[Description of the task]
Your copy must hold all of the data below, unchanged and without images.

[Transcribed page contents]
[Start of Attachment]

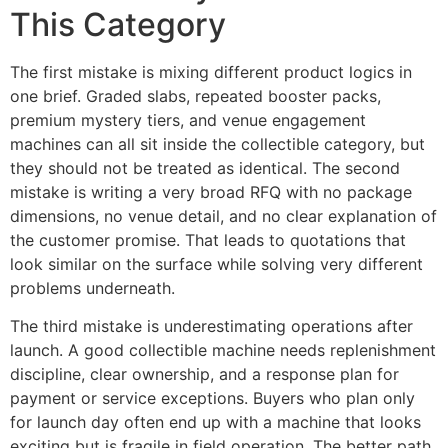
This Category
The first mistake is mixing different product logics in
one brief. Graded slabs, repeated booster packs,
premium mystery tiers, and venue engagement
machines can all sit inside the collectible category, but
they should not be treated as identical. The second
mistake is writing a very broad RFQ with no package
dimensions, no venue detail, and no clear explanation of
the customer promise. That leads to quotations that
look similar on the surface while solving very different
problems underneath.
The third mistake is underestimating operations after
launch. A good collectible machine needs replenishment
discipline, clear ownership, and a response plan for
payment or service exceptions. Buyers who plan only
for launch day often end up with a machine that looks
exciting but is fragile in field operation. The better path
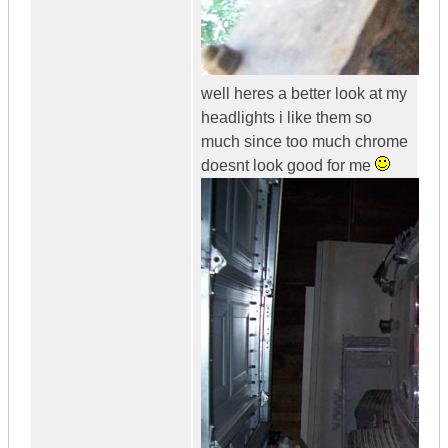
well heres a better look at my
headlights i like them so
much since too much chrome
doesnt look good for me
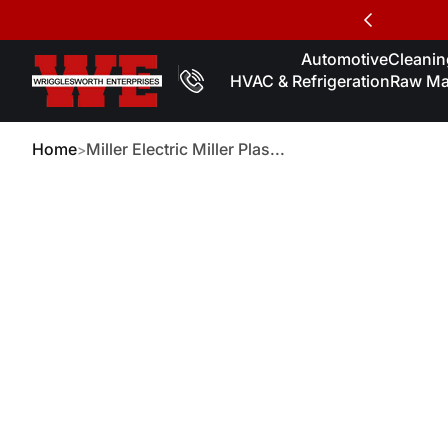
Skip to Content
Automotive
Cleaning
HVAC & Refrigeration
Raw Mat
Home
Miller Electric Miller Plas...
kip to Product Info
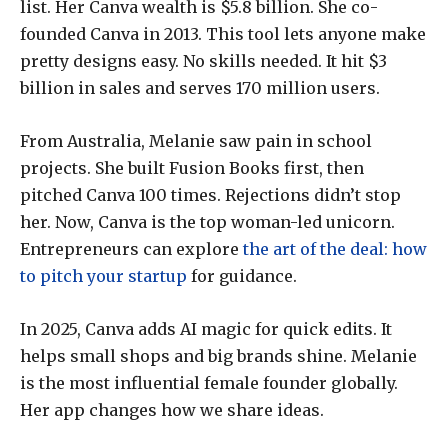
list. Her Canva wealth is $5.8 billion. She co-
founded Canva in 2013. This tool lets anyone make
pretty designs easy. No skills needed. It hit $3
billion in sales and serves 170 million users.
From Australia, Melanie saw pain in school
projects. She built Fusion Books first, then
pitched Canva 100 times. Rejections didn’t stop
her. Now, Canva is the top woman-led unicorn.
Entrepreneurs can explore
the art of the deal: how
to pitch your startup
for guidance.
In 2025, Canva adds AI magic for quick edits. It
helps small shops and big brands shine. Melanie
is the most influential female founder globally.
Her app changes how we share ideas.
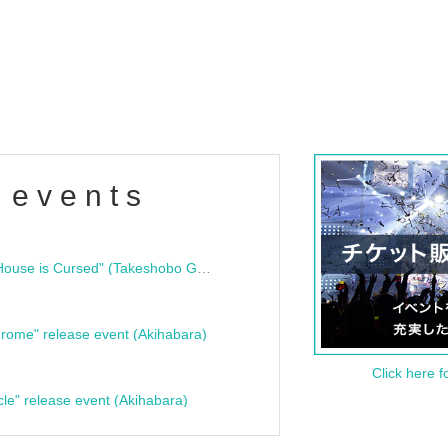
 events
"Bloodline Ghost Stories: That House is Cursed" (Takeshobo Ghost Story Bunko) Release Commemoration Talk Show & Autograph Session
rome" release event (Akihabara)
Click here f
cle" release event (Akihabara)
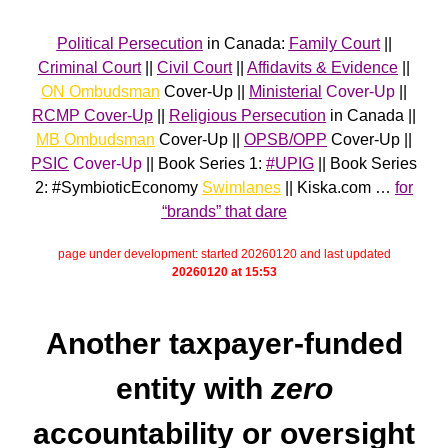
Political Persecution
in Canada:
Family Court
||
Criminal Court
||
Civil Court
||
Affidavits & Evidence
||
ON Ombudsman
Cover-Up ||
Ministerial
Cover-Up
||
RCMP Cover-Up
||
Religious Persecution
in Canada ||
MB Ombudsman
Cover-Up ||
OPSB/OPP
Cover-Up ||
PSIC
Cover-Up
|| Book Series 1:
#UPIG
|| Book Series
2: #SymbioticEconomy
Swimlanes
|| Kiska.com …
for
“brands” that dare
page under development: started 20260120 and last updated
20260120 at 15:53
Another taxpayer-funded
entity with
zero
accountability or oversight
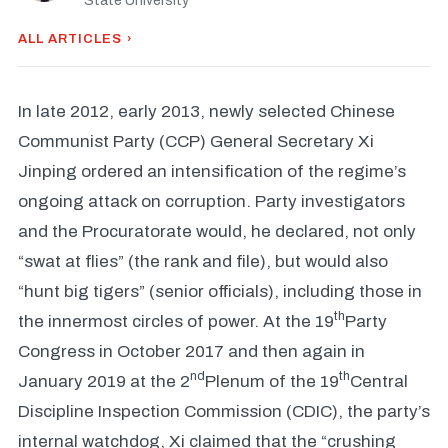
State University
ALL ARTICLES ›
In late 2012, early 2013, newly selected Chinese
Communist Party (CCP) General Secretary Xi
Jinping ordered an intensification of the regime’s
ongoing attack on corruption. Party investigators
and the Procuratorate would, he declared, not only
“swat at flies” (the rank and file), but would also
“hunt big tigers” (senior officials), including those in
th
the innermost circles of power. At the 19
Party
Congress in October 2017 and then again in
nd
th
January 2019 at the 2
Plenum of the 19
Central
Discipline Inspection Commission (CDIC), the party’s
internal watchdog, Xi claimed that the “crushing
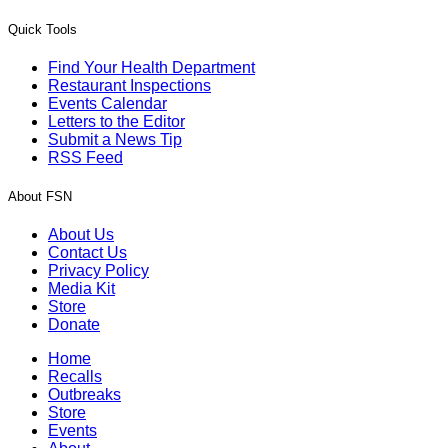
Quick Tools
Find Your Health Department
Restaurant Inspections
Events Calendar
Letters to the Editor
Submit a News Tip
RSS Feed
About FSN
About Us
Contact Us
Privacy Policy
Media Kit
Store
Donate
Home
Recalls
Outbreaks
Store
Events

[End of Attachment]

[Exercise response]
This Category
The first mistake is mixing different product logics in
one brief. Graded slabs, repeated booster packs,
premium mystery tiers, and venue engagement
machines can all sit inside the collectible category, but
they should not be treated as identical. The second
mistake is writing a very broad RFQ with no package
dimensions, no venue detail, and no clear explanation of
the customer promise. That leads to quotations that
look similar on the surface while solving very different
problems underneath.
The third mistake is underestimating operations after
launch. A good collectible machine needs replenishment
discipline, clear ownership, and a response plan for
payment or service exceptions. Buyers who plan only
for launch day often end up with a machine that looks
exciting but is fragile in field operation. The better path
well heres a better look at my
headlights i like them so
much since too much chrome
doesnt look good for me
Skip to Content
Automotive
Cleaning
HVAC & Refrigeration
Raw Mat
Home
Miller Electric Miller Plas...
kip to Product Info
list. Her Canva wealth is $5.8 billion. She co-
founded Canva in 2013. This tool lets anyone make
pretty designs easy. No skills needed. It hit $3
billion in sales and serves 170 million users.
From Australia, Melanie saw pain in school
projects. She built Fusion Books first, then
pitched Canva 100 times. Rejections didn’t stop
her. Now, Canva is the top woman-led unicorn.
Entrepreneurs can explore
the art of the deal: how
to pitch your startup
for guidance.
In 2025, Canva adds AI magic for quick edits. It
helps small shops and big brands shine. Melanie
is the most influential female founder globally.
Her app changes how we share ideas.
 events
"Bloodline Ghost Stories: That House is Cursed" (Takeshobo Ghost Story Bunko) Release Commemoration Talk Show & Autograph Session
rome" release event (Akihabara)
Click here f
cle" release event (Akihabara)
Political Persecution
in Canada:
Family Court
||
Criminal Court
||
Civil Court
||
Affidavits & Evidence
||
ON Ombudsman
Cover-Up ||
Ministerial
Cover-Up
||
RCMP Cover-Up
||
Religious Persecution
in Canada ||
MB Ombudsman
Cover-Up ||
OPSB/OPP
Cover-Up ||
PSIC
Cover-Up
|| Book Series 1:
#UPIG
|| Book Series
2: #SymbioticEconomy
Swimlanes
|| Kiska.com …
for
“brands” that dare
page under development: started 20260120 and last updated
20260120 at 15:53
Another taxpayer-funded
entity with
zero
accountability or oversight
State University
ALL ARTICLES ›
In late 2012, early 2013, newly selected Chinese
Communist Party (CCP) General Secretary Xi
Jinping ordered an intensification of the regime’s
ongoing attack on corruption. Party investigators
and the Procuratorate would, he declared, not only
“swat at flies” (the rank and file), but would also
“hunt big tigers” (senior officials), including those in
th
the innermost circles of power. At the 19
Party
Congress in October 2017 and then again in
nd
th
January 2019 at the 2
Plenum of the 19
Central
Discipline Inspection Commission (CDIC), the party’s
internal watchdog, Xi claimed that the “crushing
Quick Tools
Find Your Health Department
Restaurant Inspections
Events Calendar
Letters to the Editor
Submit a News Tip
RSS Feed
About FSN
About Us
Contact Us
Privacy Policy
Media Kit
Store
Donate
Home
Recalls
Outbreaks
Store
Events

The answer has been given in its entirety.